Monday, April 19, 2010
The Bright Side
Several days ago, we stopped at a drugstore and saw this sign outside, and with all that's going on in our lives, decided it would be a great way to commemorate this one thought:
It Could Be Worse.
So. We've been in limbo, and we've had better days, me and that dashing hunk of 100% man I like to call husband; the two of us just trying to anticipate the next round of natural and relational disasters that continue to rock both the world in general and our own little plot on the social landscape. If these times were being recorded in biblical prose, the text would include many references to the gnashing of teeth, along with snarls, snares, and instances of crying out to the heavens more times than I can count. But there'd be moments of beauty, too-of trusting, of staying the course, of azaleas blooming like crazy, of blowing bubbles in the backyard with the children and thinking that no matter what's around the corner, we've got love to spare. So there.

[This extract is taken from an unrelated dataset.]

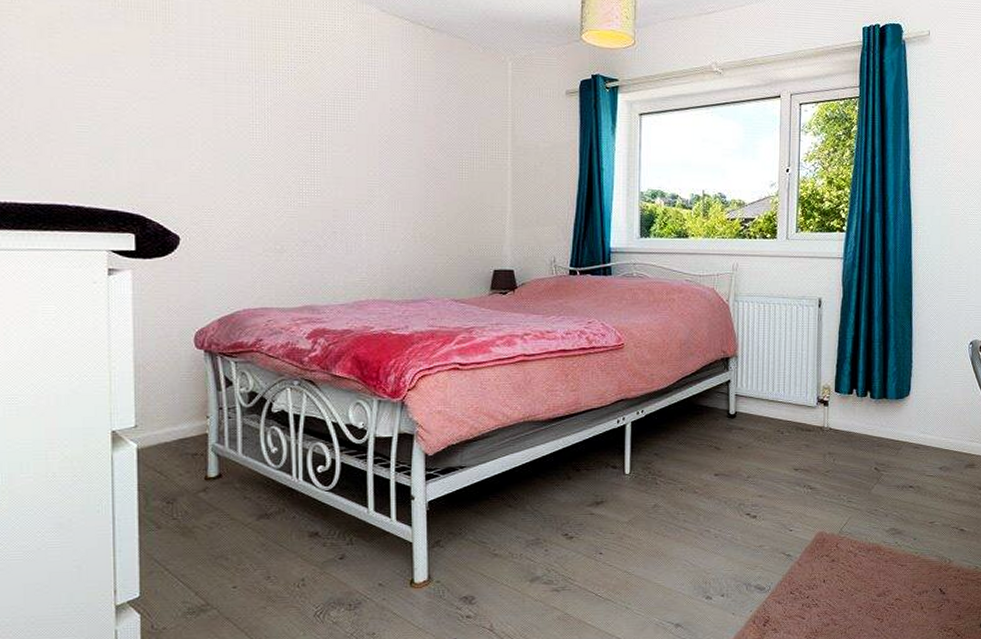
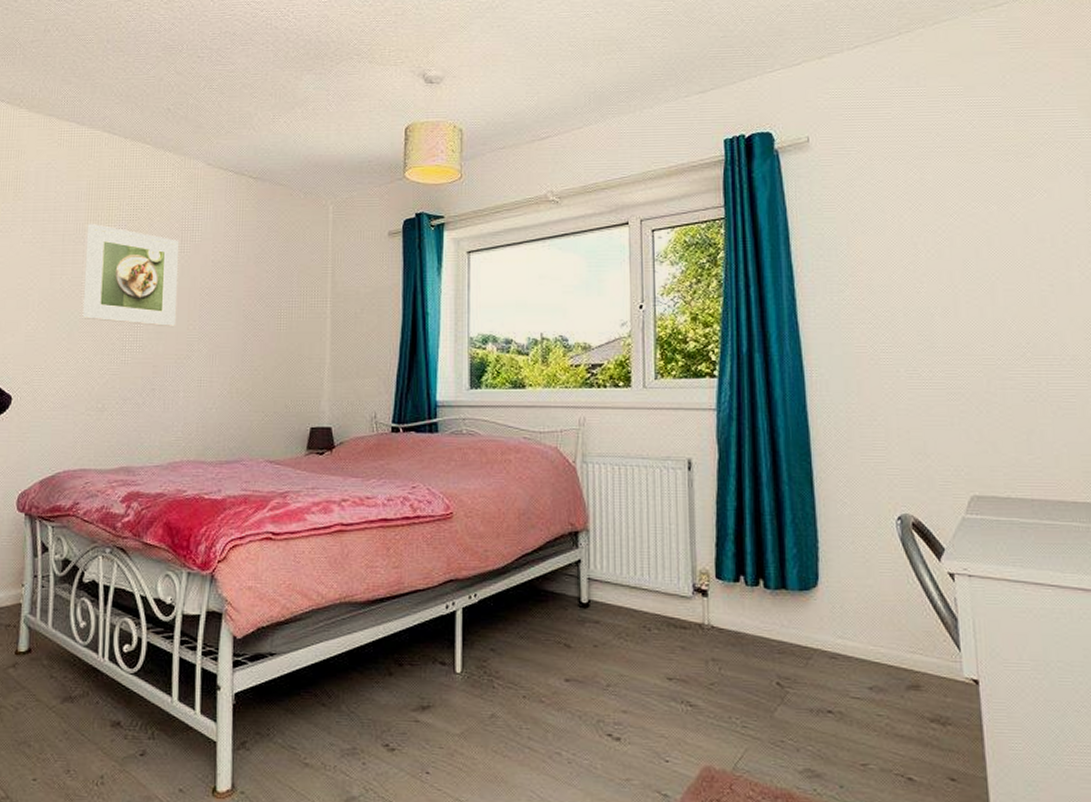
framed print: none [252,63,356,173] -> present [82,224,180,327]

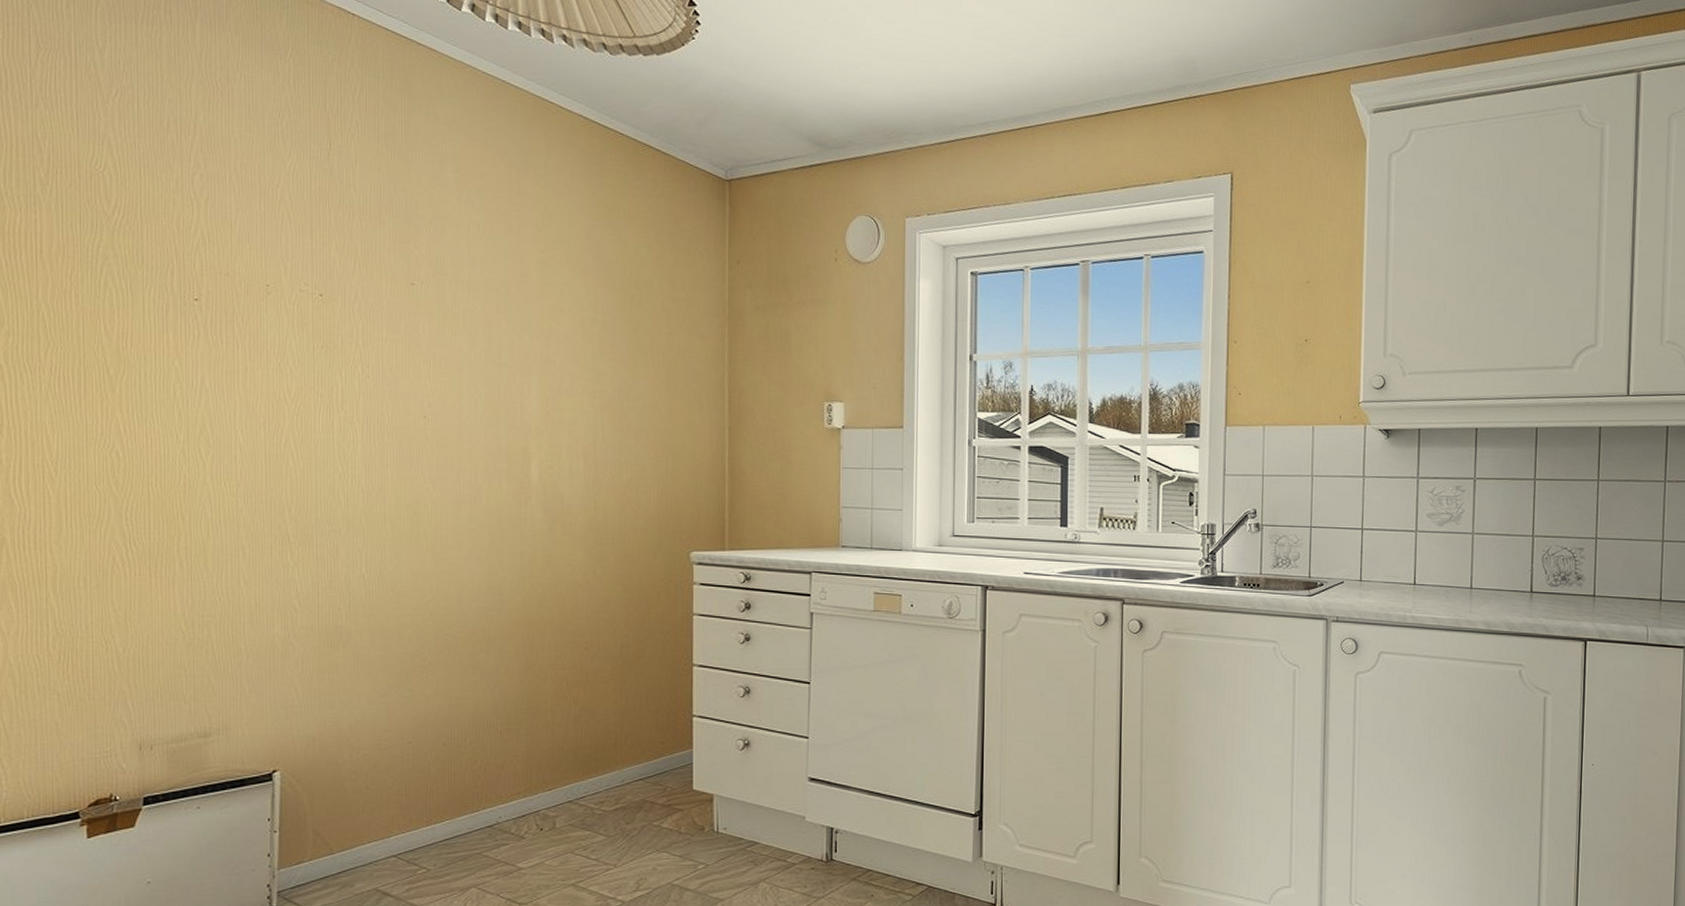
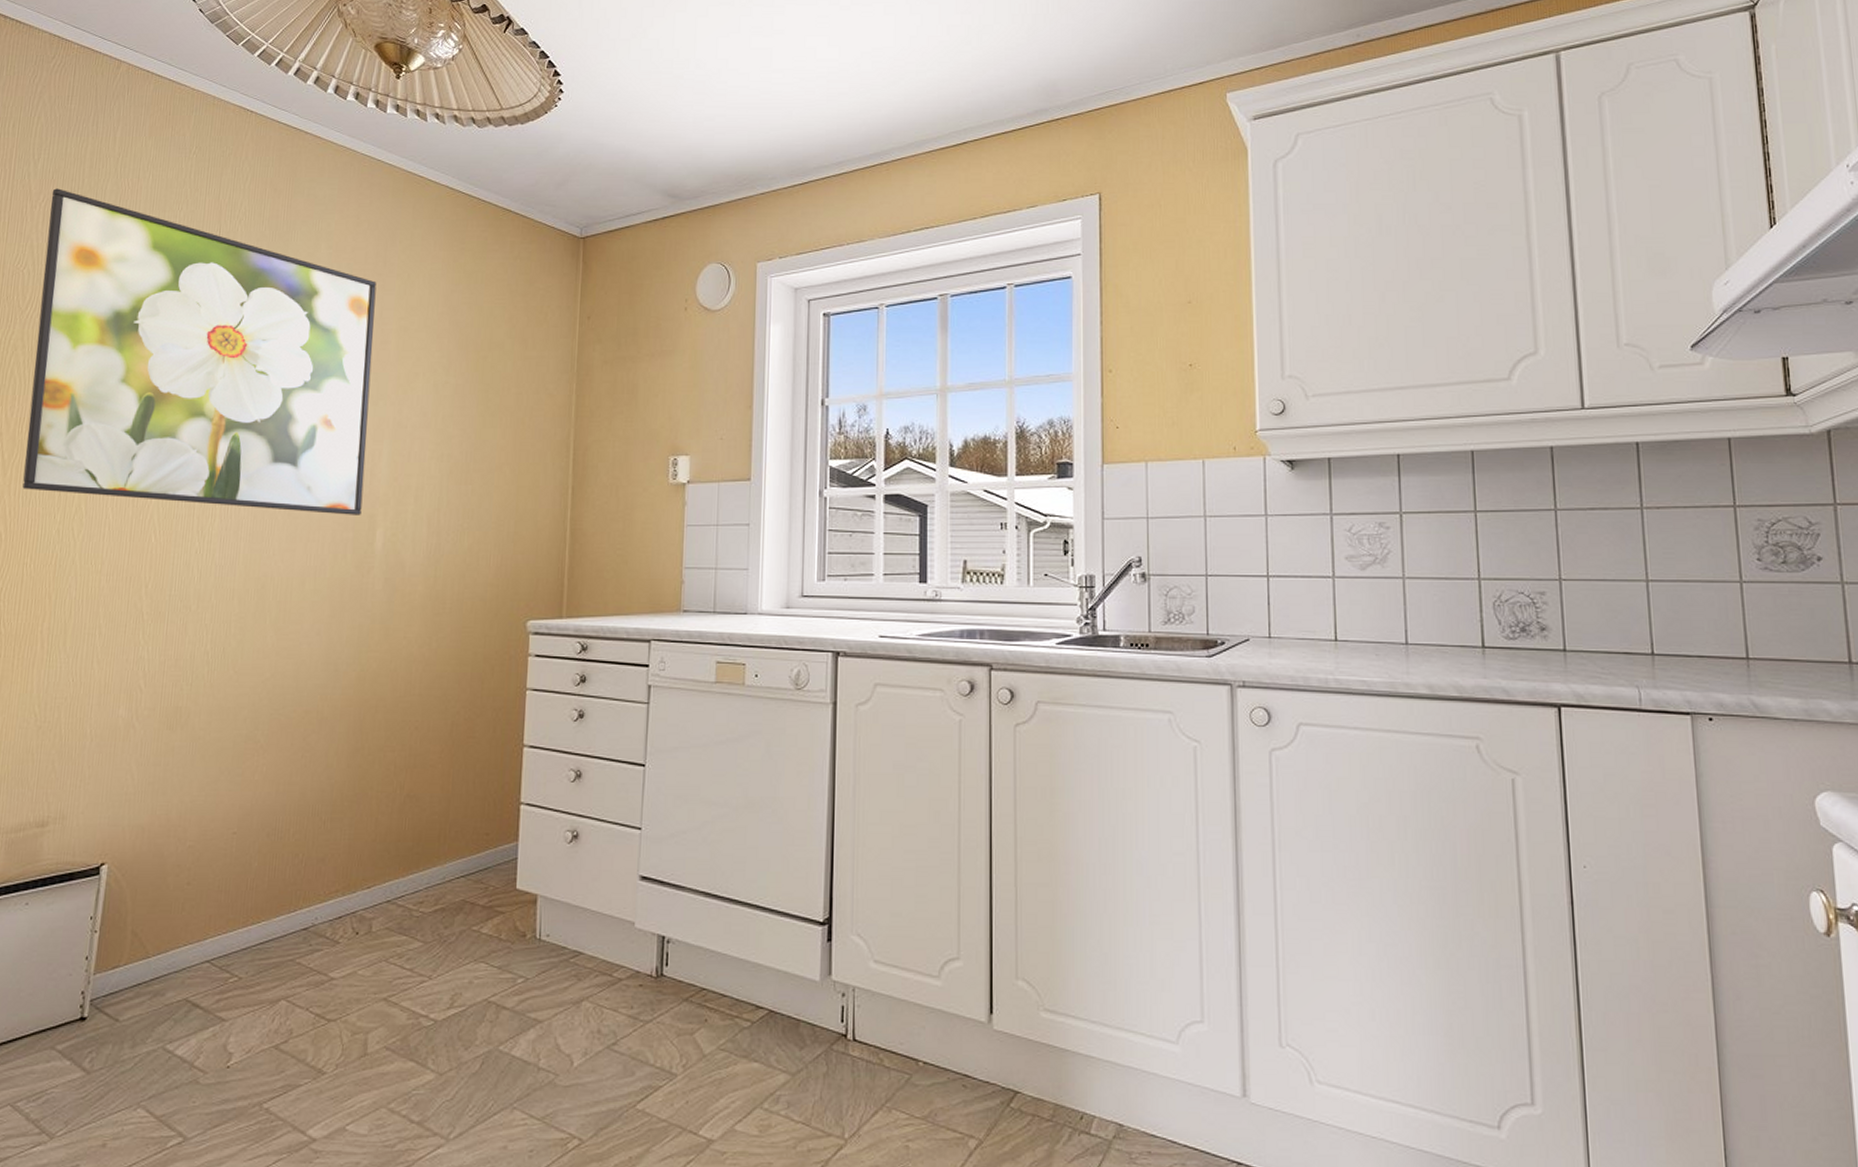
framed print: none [125,82,514,447] -> present [22,188,377,515]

But then....so we don't get too comfortable in having, oh....one good day in about ten, and because it wouldn't be biblical unless there was a good-old-fashioned calamity of some sort, there's this:
For the past year, we'd been storing all our furniture in one of the outbuildings on our Ohio land; furniture and really everything else-toys, books, appliances, keepsakes...our entire life's worth of stuff. Since coming back south, we've been fortunate enough to have been able to stay with people who had room and beds and hospitality to spare, and for these sorts of people I am grateful beyond measure. We were never without hearth or pillow-but there was still a longing for the day I'd be able to recreate a true home for my family-and I kept that hope-flag flying in my heart, like something barely visible on the horizon. As in, we might be, all four of us, sleeping on two twin beds right now, but someday in the not-too-distant future I could feather my nest with all the things I knew were tucked safely up north-my vintage linens, fabulous sofa, kids' artwork...I must have mentally rearranged my living-room-to-come at least a dozen times. I even downloaded this image for inspiration-thinking I had most of those elements anyway, except maybe not quite that much Leedsware?
So-on my last trip to Ohio, I needed some spring clothes for Winnie, which I knew were with our things in storage. My dad had mentioned that we might have a "mice issue" out there, and he ordered some traps on eBay (who orders traps on eBay? my dad, that's who) which I assumed we'd bait and strategically place, thus mitigating any damage. Why yes, of course I believed extermination works retroactively. Don't you? Well, think of me as the Simon Cowell of the vermin industry: it doesn't. By the time you can smell them, they've already wreaked their tiny little mouse-havoc. They've moved in, had babies, elected a mayor, and built a highway system. It's true. And by the way, you sing like a cat.
So what was the damage, exactly? Oh, just about everything we own. I'd say 50-75% of the furniture is toast. My sofas were litterboxes, boxes of linens were shredded for nesting, and all but a couple of cookbooks munched. Photos, artwork. It's like a fire, but stinkier. It would almost be a relief to burn it down and start over.
I loved my things. Isn't it sad? They were, for me, the promise that I'd have a normal life again. I couldn't help but wonder, would I have been even more distraught had I not been living like a gypsy for so many months? Maybe. And what does that say?
The hardest part was not having my husband there to help me sort through it all. My brother-in-law, who is just wonderful, did his part in the heavy-lifting and vacuuming-up-of-mouse-poop department. But only Joshua could get down to business with a brave and hopeful face-and besides, he knows what's worth salvaging, and what is just...stuff. He wasn't there, though, so I put on my Muck boots and some yellow doing-dishes gloves and went to it. It was almost incapacitating. I could only work in 45-minute increments. If you think that sounds morally weak, then riddle me this: how would you feel if you came home to find that a multi-generational family of rodents had built a the world's largest trailer park in your living room? With no indoor plumbling? Did I mention they ate an ENTIRE bag of Starbucks coffee beans? It was basically a Mickey Mouse Crack-House.
So what next? We can buy replacement stuff. We have to pay of course-- because of the following, guess what loss is NOT covered by insurance? Volcanic eruption, terrorist attack, mudslide, sonic boom, mouse infestation.
But we've got love to spare, right? Right. The greater loss would be this-not knowing who we are, or whose we are. And come what may, perspective is scrappier than any mouse, and softer than any pillow.